Холмский недоуменно, все в том же оцепенении, пожал плечами и таким же глухим бесцветным голосом произнес:

– Откуда мне знать, государь… Не силен я в догадках… Хотя…

– Что – хотя?..

– Ты не хотел унизить своего брата Дмитрия наказанием подчиненных ему воевод и пушкарей…

– Правильно мыслишь, князь Василий… За разгром московского войска, за унижение воевод и плененных ханом воинов, и отбитые пушки надобно наказывать истинного виновника сего московского бедствия – братца Дмитрия…

– Да-к, братца… – протянул неуверенно Холмский.

– Ты бы мог стать палочкой-выручалочкой и одному Дмитрию-брату, и пушкарям… – Государь задумался и жестко добавил. – Да и другому Дмитрию-племяннику… Не вышло…

– Что не вышло, государь?.. – промолвил Холмский.

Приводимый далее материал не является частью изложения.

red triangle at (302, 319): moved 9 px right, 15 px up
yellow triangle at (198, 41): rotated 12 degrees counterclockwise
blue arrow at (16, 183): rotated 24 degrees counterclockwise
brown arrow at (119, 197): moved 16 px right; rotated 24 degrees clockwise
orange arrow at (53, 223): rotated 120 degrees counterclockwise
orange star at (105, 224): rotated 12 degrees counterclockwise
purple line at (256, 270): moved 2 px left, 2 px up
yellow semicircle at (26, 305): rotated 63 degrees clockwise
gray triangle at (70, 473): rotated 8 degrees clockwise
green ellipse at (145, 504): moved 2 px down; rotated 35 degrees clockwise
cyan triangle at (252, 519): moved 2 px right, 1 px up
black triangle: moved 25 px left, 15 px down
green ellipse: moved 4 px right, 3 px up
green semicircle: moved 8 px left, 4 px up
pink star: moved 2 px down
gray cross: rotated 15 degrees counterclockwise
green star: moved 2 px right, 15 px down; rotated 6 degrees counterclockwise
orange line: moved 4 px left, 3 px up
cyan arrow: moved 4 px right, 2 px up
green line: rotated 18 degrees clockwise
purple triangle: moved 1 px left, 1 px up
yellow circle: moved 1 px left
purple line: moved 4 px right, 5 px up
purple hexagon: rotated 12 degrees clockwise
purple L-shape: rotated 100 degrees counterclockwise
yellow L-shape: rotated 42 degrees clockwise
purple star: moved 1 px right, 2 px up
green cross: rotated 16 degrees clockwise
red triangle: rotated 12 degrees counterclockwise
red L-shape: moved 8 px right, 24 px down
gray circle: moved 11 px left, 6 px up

– Что-что?.. – Процедил государь с раздражением. – Вот возвратился ты из похода со всеми своими пушками и пушкарями… Только на хрена мне все твои целые, сохраненные пушки, ни разу не выстрелившие в сторону наглого хана, коли мое правление с легкой руки родного брата и шурина началось с неудачного московского похода на Казань и тяжкого поражения государева войска… Не любит народ государей пораженцев… К царевичу опальному запросто может отвернуться от меня… А ты талдычишь об его освобождении. Ну что ж, раньше до похода освободить царевича было непростительной глупостью для государя, а после неудачного похода на Казань это уже не глупость, а поражение государства в кольце врагов Москвы на западе и востоке… Может, на Казань новый поход устроить? Поставлю во главе войска другого опытного полководца, того же Щеню – как считаешь, князь Василий?.. Щеня справится или тоже возвратится ни с чем?

Холмский провел ладонью по взмокшему от напряжения лбу. Кому он теперь нужен, первый боярин и воевода со своими сохраненными для других первых бояр и воевод пушками? Он неуверенно пожал плечами, почему-то подумав не о новом походе на Казань, а про жалкую судьбу царевича в темнице, которому уже не поможет никто, ни старый первый боярин, ни новый. И еще почему-то подумал Холмский о своей скорой опале, а то и о заточении в такую же темницу, в которой мучается безвинный царевич. Вот и имя нового главы Боярской думы только что названо при нем.

И еще почему-то подумал, что шурин Василий всегда испытывал подозрение и недоверие ко всем тверским князьям и воеводам, находящимся в родстве ближнем и дальнем с последним великим Тверским удельным князем Михаилом, сбежавшим еще при государе Иване в Литву. А он, Василий Холмский, даже будучи шурином нового государя, оказался первым в ряду подозреваемых в измене со своими настойчивыми ходатайствами насчет опального царевича Дмитрия.

– Тебе с престола видней, государь, – хмуро пробубнил Холмский.

– К сожалению, не все видать даже с престола высокого… – нравоучительно буркнул государь. – Пожалуй, все же пошлю на Казань Даниила Щеню с новым войском московским… Накажу пушки не бросать пушкарям хреновым… Ишь ты, возомнили о себе черте что… И я им подыграл с престола, мол, люди искусные дороже государю пушек… Раскусил ты ход моих мыслей насчет пушек и пушкарей, смелый, но неосторожный воевода Василий Холмский…

Полководец Щеня с огромным московским войском уже готов был выступить на Казань к берегам Волги, как незадолго до выступления государь дал отбой. Вероломный присяжник Москвы хан Мухаммед-Эмин, словно предвидя худые последствия для слабой Казани, прислал Василию покаянную грамоту, весьма учтиво и куртуазно прося у государя извинения и мира. Хан исполнил волю Москвы в освобождении посла Яропкина, других захваченных военнопленных и купцов. В новой, предусмотренной дипломатическим протоколом клятвенной грамоте хан признавал свою полную зависимость от Москвы и обязывался «навечно» быть верным другом и союзником государя Василия.